Tapper tells us that her survival was miraculous.

Thousands died in the tsunami at the awards ceremony, but for reasons that no one can discern, Ms. Singh, a thirty-five-year-old woman who had never even learned to swim, made it through.

She was found unconscious on the penthouse roof of an apartment building in Nyhavn, a fashionable section of the city.

The woman was alive, but both her legs had been broken, and she had lost total hearing in her right ear.

Equally serious, her right lung was filled to near capacity with water, dirt, and grit.

Burbank joins Margo, Tapper, and me in the small intensive care room where Langi Singh lies, hooked up to two IV drips as well as an oxygen nose clasp. Her legs are swaddled in large casts and suspended by wires from above her.

Ms.
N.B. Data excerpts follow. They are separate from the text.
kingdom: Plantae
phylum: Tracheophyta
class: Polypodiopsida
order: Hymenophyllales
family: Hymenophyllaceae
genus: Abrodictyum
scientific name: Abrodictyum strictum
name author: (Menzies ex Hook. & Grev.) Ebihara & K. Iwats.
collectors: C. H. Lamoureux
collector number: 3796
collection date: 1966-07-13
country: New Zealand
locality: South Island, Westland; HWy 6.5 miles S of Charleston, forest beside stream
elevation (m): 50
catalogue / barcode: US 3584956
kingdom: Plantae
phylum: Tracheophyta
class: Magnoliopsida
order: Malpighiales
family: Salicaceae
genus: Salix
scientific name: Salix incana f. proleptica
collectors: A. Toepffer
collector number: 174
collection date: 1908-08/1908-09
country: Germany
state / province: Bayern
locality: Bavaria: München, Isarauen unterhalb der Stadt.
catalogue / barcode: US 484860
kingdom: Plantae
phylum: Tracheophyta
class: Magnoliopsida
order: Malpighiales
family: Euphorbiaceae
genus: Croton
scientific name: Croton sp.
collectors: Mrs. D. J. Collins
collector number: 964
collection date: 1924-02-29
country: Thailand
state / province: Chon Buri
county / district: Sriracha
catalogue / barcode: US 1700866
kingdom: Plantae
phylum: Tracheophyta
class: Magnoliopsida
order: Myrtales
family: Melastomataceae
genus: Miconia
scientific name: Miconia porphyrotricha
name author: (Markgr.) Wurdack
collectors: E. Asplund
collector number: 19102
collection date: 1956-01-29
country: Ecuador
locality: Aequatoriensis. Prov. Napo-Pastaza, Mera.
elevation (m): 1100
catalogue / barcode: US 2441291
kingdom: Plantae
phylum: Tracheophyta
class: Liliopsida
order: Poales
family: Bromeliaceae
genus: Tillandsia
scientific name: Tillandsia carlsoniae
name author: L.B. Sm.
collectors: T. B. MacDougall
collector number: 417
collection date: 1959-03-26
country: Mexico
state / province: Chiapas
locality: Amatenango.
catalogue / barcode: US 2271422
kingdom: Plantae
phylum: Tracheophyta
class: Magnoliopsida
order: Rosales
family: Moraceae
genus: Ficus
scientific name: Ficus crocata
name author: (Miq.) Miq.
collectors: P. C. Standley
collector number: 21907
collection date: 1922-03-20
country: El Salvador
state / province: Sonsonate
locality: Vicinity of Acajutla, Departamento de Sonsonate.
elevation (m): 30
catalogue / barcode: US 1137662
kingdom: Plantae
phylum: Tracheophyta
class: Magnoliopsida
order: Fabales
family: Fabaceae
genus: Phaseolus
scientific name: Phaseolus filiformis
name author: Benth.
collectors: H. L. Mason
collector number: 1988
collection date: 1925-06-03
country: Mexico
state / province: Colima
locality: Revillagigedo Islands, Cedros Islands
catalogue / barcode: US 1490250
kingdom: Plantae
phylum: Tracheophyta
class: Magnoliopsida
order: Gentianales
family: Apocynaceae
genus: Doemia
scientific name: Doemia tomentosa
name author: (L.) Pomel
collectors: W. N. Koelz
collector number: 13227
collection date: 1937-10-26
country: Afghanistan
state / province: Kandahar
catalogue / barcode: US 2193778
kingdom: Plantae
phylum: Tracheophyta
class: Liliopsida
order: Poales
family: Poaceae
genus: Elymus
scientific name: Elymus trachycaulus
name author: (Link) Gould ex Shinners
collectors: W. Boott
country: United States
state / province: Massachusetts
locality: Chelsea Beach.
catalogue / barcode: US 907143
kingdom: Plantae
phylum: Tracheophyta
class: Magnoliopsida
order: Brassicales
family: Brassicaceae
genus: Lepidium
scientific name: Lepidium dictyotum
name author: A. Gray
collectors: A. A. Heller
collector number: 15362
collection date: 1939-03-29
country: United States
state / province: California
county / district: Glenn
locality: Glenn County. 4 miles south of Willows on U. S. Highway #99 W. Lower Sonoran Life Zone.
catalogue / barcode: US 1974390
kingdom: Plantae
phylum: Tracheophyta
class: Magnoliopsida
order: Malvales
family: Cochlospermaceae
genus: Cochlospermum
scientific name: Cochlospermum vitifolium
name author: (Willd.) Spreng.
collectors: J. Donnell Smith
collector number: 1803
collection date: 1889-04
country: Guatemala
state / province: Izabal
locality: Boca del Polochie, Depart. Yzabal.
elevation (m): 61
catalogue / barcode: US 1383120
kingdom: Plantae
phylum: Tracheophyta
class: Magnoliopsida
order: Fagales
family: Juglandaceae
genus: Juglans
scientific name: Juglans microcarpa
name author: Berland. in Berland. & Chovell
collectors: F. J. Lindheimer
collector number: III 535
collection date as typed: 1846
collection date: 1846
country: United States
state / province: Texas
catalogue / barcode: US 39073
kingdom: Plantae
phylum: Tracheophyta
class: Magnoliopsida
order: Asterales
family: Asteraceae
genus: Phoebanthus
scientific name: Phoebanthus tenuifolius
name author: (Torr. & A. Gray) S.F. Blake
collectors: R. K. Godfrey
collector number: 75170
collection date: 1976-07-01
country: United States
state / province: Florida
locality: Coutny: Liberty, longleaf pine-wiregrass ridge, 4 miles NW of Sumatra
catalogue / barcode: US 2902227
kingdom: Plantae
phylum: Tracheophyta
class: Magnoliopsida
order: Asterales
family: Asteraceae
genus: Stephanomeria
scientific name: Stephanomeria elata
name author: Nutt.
Singh’s eyes are closed when we enter, but she must feel our very presence, because as we approach her bed, her eyes open.

Margo, with a gentle voice and authentic concern, speaks. “Good morning, Ms. Singh. Are you feeling well enough to talk?”

The injured woman replies with her own question, her voice surprisingly strong.

“Are you doctors?” she asks.

“No,” Margo says. “We are here to investigate the great tsunami, the one that you managed to survive.”

“If you call this survival,” Ms. Singh says, nodding slightly toward her bound and bandaged body.

“We understand, but if you could, we are hoping you might answer a few questions,” says Margo.

The woman in the bed asks simply, “Danish?”

“No, we’re American,” I say. “Why do you ask?”

“Can you get me a Danish, I mean,” Langi says, a smile curling the edge of her mouth as she nods toward a side table. “My arms work, so I can feed myself,” she says. “Just can’t reach them.”

We all laugh along with her as Margo hands over the pastry. This woman clearly will be able to survive.

Carefully, in between bites, she begins to tell us her story.